TEXT EXCERPT:
Gamehouse, a division of RealNetworks, launched a beta version of "Scrabble by Mattel" for Facebook in March. There's a catch, of course. Mattel owns the rights to Scrabble outside of the U.S. and Canada, so Scrabble players stateside will have to continue playing Scrabulous for now.
Hasbro, which owns the rights to market Scrabble in the U.S., is working on its own Facebook versions of the game with both RealNetworks and Electronic Arts.
Earlier this year, both Hasbro and Mattel threatened legal action against the two developers of the popular Scrabulous, which has used up more worker productivity hours in recent months than perhaps any other online game. It boasts more than 600,000 active users today.
So far, the new Scrabble doesn't seem to have quite the following of Scrabulous. It has fewer than 2,000 active users, and many reviews are less than glowing. Frustrated users find their games have mysteriously disappeared and application itself is slow to load. On the positive side, Scrabble diehards will be happy to know that this version lets the users decide whether a word is valid or not. Scrabulous decides that for you, taking some of the fun out of the game.

PROBLEMS AND TASKS:
1) According to the text about Scrabble on Facebook, which company owns the rights to market Scrabble in the U.S.?
2) Return the stretch of the text about Scrabble on Facebook from "So far, the" through "of the game.", copied word for word.

Stored data
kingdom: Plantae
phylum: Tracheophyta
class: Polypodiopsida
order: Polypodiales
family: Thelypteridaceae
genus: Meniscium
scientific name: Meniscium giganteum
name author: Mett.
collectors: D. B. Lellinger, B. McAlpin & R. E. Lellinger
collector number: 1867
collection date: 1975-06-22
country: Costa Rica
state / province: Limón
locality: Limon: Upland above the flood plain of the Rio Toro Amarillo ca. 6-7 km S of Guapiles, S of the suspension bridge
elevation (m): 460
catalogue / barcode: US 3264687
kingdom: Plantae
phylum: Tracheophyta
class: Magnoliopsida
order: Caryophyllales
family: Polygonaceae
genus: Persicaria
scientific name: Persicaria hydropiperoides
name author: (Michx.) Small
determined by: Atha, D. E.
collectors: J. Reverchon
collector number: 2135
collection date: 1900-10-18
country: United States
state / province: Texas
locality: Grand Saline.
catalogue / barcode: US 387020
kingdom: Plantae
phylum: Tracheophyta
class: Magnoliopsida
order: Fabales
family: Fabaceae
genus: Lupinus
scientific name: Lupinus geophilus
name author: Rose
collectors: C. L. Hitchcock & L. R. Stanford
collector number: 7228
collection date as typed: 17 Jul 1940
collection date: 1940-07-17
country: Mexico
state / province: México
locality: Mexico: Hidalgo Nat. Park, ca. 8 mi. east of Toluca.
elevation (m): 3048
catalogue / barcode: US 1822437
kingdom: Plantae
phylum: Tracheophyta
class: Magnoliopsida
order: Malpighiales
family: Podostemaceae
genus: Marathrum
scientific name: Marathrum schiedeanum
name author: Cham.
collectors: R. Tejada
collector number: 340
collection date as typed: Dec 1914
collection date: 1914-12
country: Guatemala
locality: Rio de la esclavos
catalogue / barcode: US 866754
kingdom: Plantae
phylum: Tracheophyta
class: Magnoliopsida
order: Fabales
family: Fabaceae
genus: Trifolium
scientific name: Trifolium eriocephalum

RESULTS FOR THE EXERCISE:
1) Hasbro

2)
So far, the new Scrabble doesn't seem to have quite the following of Scrabulous. It has fewer than 2,000 active users, and many reviews are less than glowing. Frustrated users find their games have mysteriously disappeared and application itself is slow to load. On the positive side, Scrabble diehards will be happy to know that this version lets the users decide whether a word is valid or not. Scrabulous decides that for you, taking some of the fun out of the game.